A la caída del sol

Le vio a Zósimo en el umbral rodeado de luz. No se le veía el rostro, ni aun las manos. Tan sólo el perfil recortado y preciso, como esas fotografías de las revistas ilustradas; las siluetas y la luz todo alrededor.

—No sabe nadie. La gente quiere saber quién los ha traído aquí. Preguntan, pero no saben.

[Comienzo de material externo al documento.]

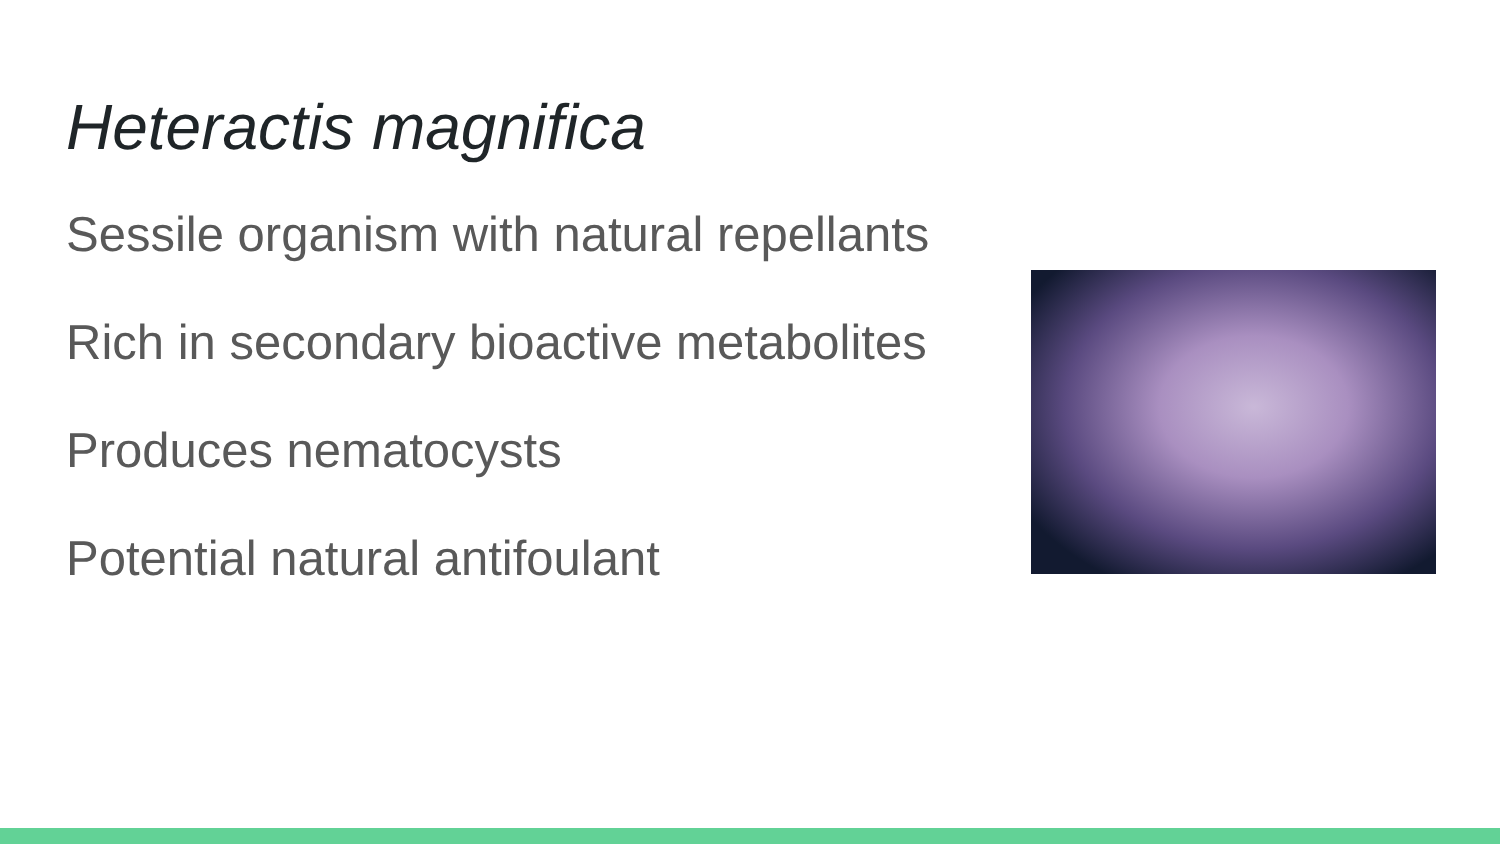Heteractis magnifica
Sessile organism with natural repellants
Rich in secondary bioactive metabolites
Produces nematocysts
Potential natural antifoulant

—Eso es lo que yo me digo. Es una trampa, Zósimo. Una trampa que me han echado. Yo veo la mano enemiga pero no le veo la cara. Si la viese podría defenderme.

—Ya se sabrá. Todo se sabe más pronto o más tarde.

—Esta noche, Zósimo, lo vas a averiguar.

Usubelz permanecía inalterable. Seguía.

—Esta misma noche subes a la casa y los sacas de allí. Tráelos para preguntarles. Luego los vuelves a donde quieras.

—¿Para qué traerlos?

—Estoy seguro que los guardias saben que están allí. Si yo sé quién los trajo, se lo diré a los guardias. Es una lección que tienes que aprender si algún día tú sigues mi negocio.

Zósimo bebió sorbo a sorbo el vaso de aguardiente. Cada sorbo le daba un color más vivo a su rostro.